## Text block
Lidija Orešković Dvorski and Bogdanka Pavelin Lešić investigate the pronunciation difficulties Croatian students of French experience due to the prosodic filter of their Croatian-English interlanguage through which they perceive the elements of French as English is the participants’ first second language. Besides presenting the expected transfer of Croatian phonetic features, the authors warn of the unwanted influence of the English language phonetics on the pronunciation of French as a second language.

Višnja Josipović Smojver, Renata Geld, Mateusz-Milan Stanojević and Filip Klubička study the pronunciation of speakers of English as a Lingua Franca. The authors focus on university students of the English language analysing the English language pronunciation of five focus group members representing five different first languages. The authors report that their participants’ speech comprises core English as a Lingua Franca features necessary for complete international intelligibility, yet shows deviation from the native-like ideal in terms of non-core features, thus giving away non-native pronunciation.

Nives Mikelić Preradović, Monika Berać and Damir Boras describe the development methodology of the first learner corpus of Croatian as a second and foreign language. This corpus, the authors announce, will be used for producing new lexical resources aimed at non-native speakers of the Croatian language and as such will help establish formal instruction and research into Croatian as a second language in Croatia and abroad.

The second strand deals with language policy and planning within the countries of the European Union.

Szilvia Bátyi describes the linguistic landscape of Hévíz, a tourist-oriented town in monolingual Hungary, in which there is a constant flux of three languages found on public signs in German, Russian and English. The author shows that the monolingual majority welcomes the languages of the tourists due to the economic benefit involved.

## Entries

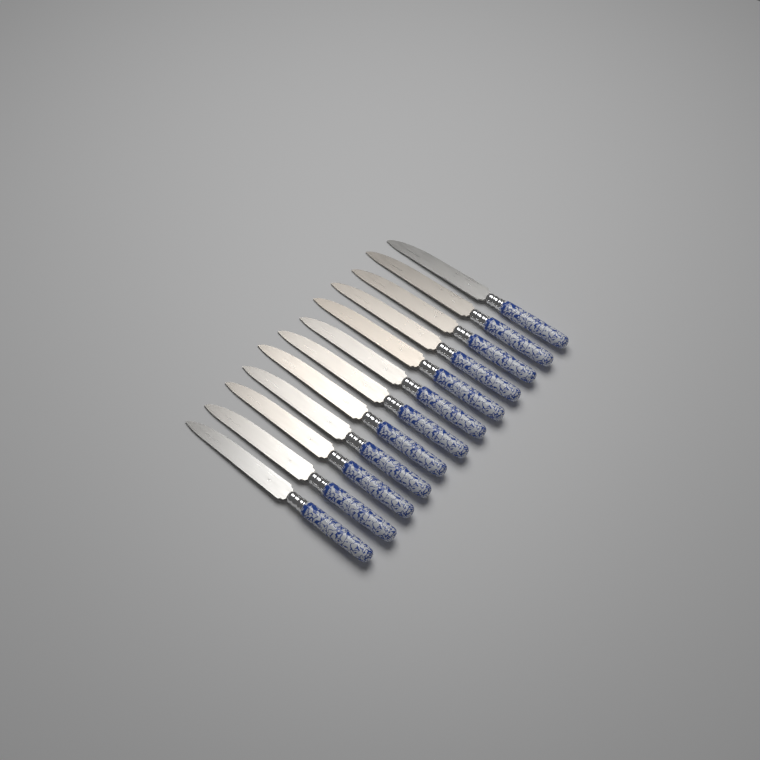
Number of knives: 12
* * *
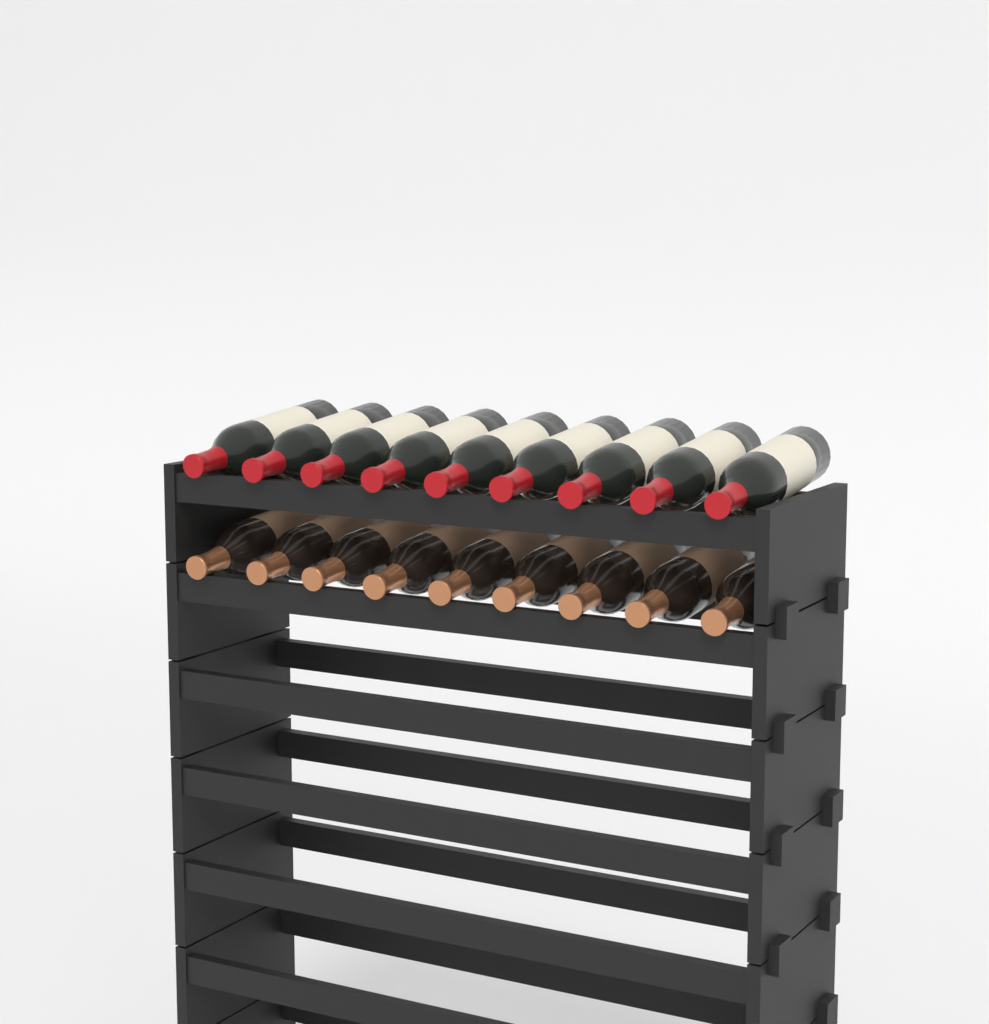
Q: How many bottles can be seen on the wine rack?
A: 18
==
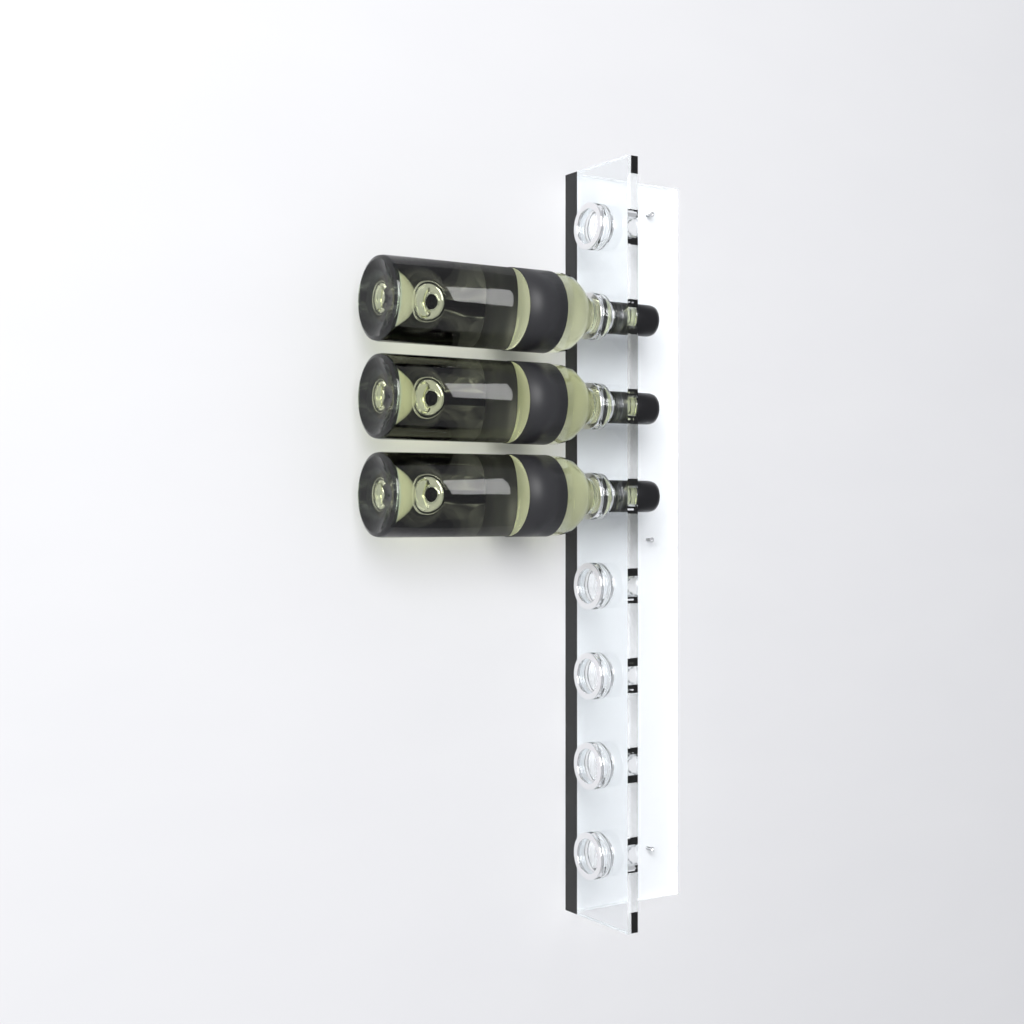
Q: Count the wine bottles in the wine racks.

## Task 1
Using the overview of studies, answer the following:
(a) Which language is the first second language of the participants in the study of Croatian students of French?
(b) How many focus group members had their English pronunciation analyzed in the study of English as a Lingua Franca?
(c) Which town's linguistic landscape does Szilvia Bátyi describe?
## Task 2
Quote the stretch of the overview of studies from "Nives Mikelić Preradović, Monika" through "Croatia and abroad.".
## Task 3
List every language that the overview of studies names.
Rely solely on the overview of studies above, without drawing on outside knowledge.

## Task answer 1
(a) English
(b) Five
(c) Hévíz

## Task answer 2
Nives Mikelić Preradović, Monika Berać and Damir Boras describe the development methodology of the first learner corpus of Croatian as a second and foreign language. This corpus, the authors announce, will be used for producing new lexical resources aimed at non-native speakers of the Croatian language and as such will help establish formal instruction and research into Croatian as a second language in Croatia and abroad.

## Task answer 3
French, Croatian, English, German, Russian